Records from a collection
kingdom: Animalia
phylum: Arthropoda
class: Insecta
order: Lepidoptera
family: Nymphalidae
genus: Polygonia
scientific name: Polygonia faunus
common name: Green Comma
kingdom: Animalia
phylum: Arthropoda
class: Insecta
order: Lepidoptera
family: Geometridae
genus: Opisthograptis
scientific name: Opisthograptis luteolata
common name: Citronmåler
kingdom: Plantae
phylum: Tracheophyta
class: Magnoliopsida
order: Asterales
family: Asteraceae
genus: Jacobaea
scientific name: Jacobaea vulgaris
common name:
...
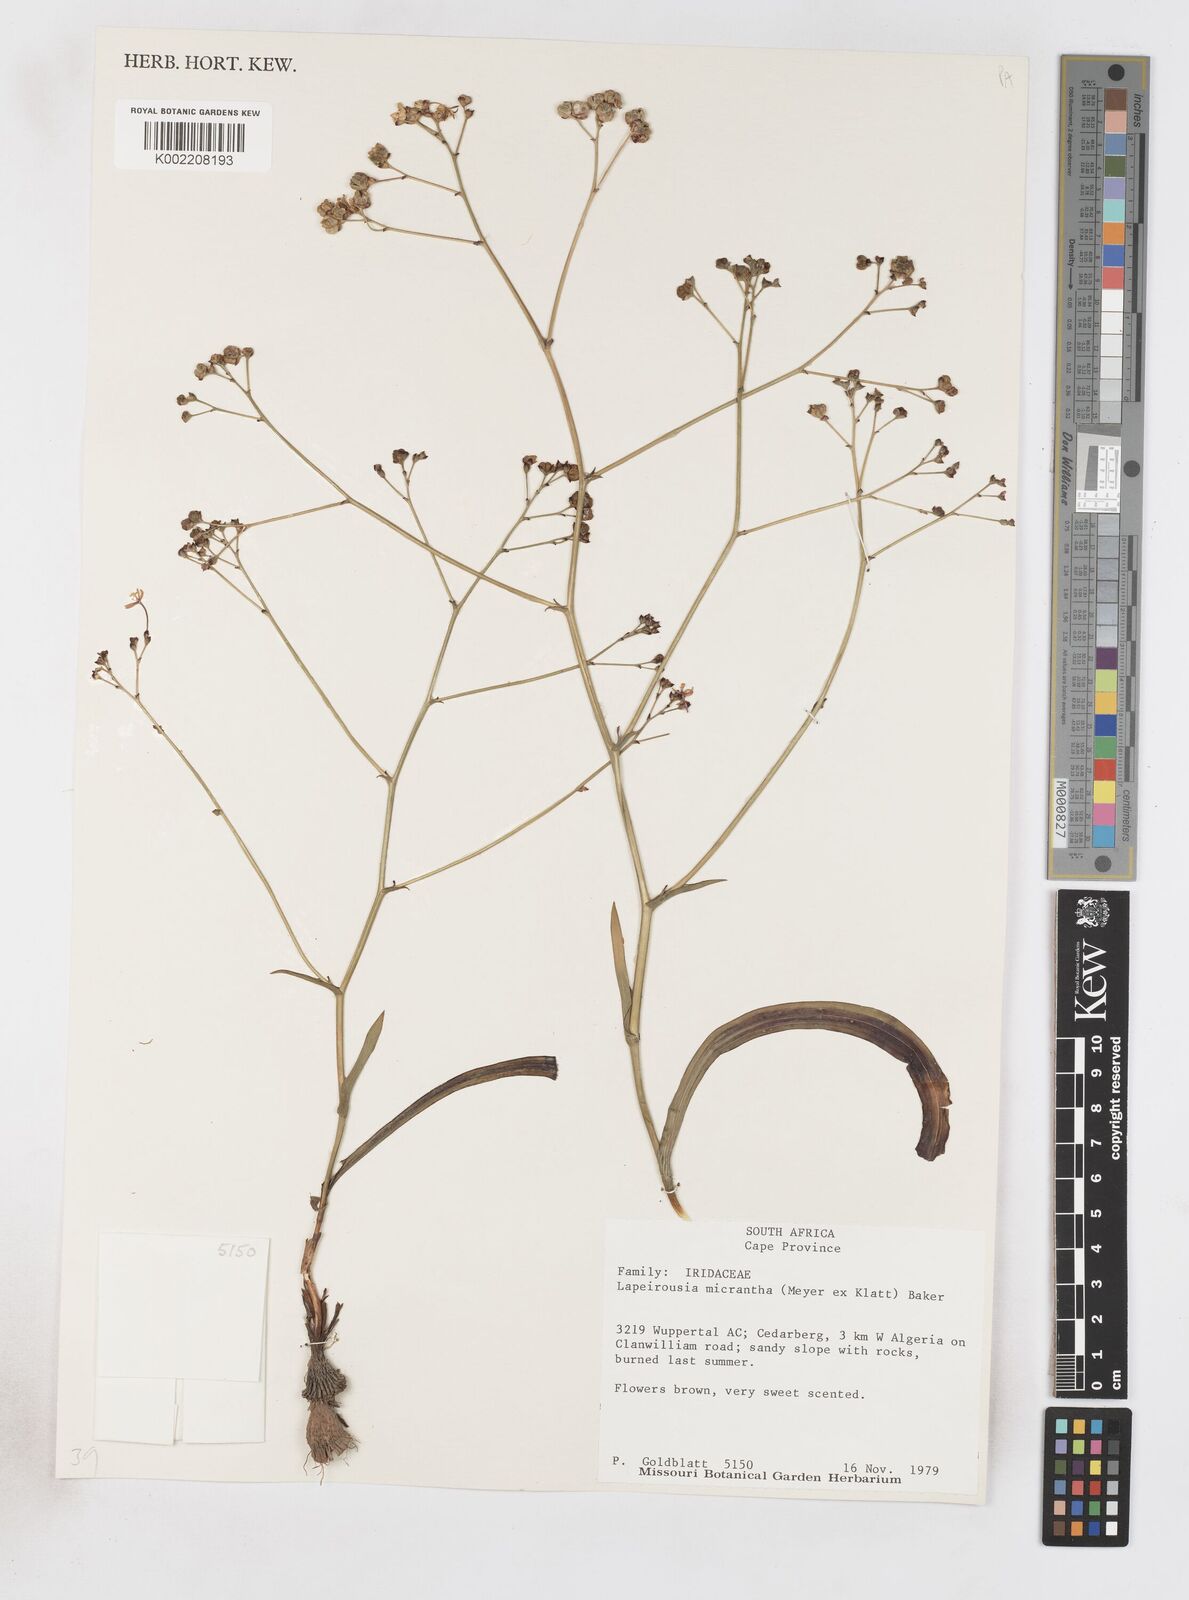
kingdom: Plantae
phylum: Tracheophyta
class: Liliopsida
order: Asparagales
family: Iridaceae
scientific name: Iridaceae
---
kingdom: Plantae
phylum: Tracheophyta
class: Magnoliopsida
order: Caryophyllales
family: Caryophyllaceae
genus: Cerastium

*WHAT TO DO*. Copy the lines above, starting with the line that contains "scientific name: Opisthograptis luteolata" and ending with the line that contains "scientific name: Jacobaea vulgaris", both included.

*THE RESULT*.
scientific name: Opisthograptis luteolata
common name: Citronmåler
kingdom: Plantae
phylum: Tracheophyta
class: Magnoliopsida
order: Asterales
family: Asteraceae
genus: Jacobaea
scientific name: Jacobaea vulgaris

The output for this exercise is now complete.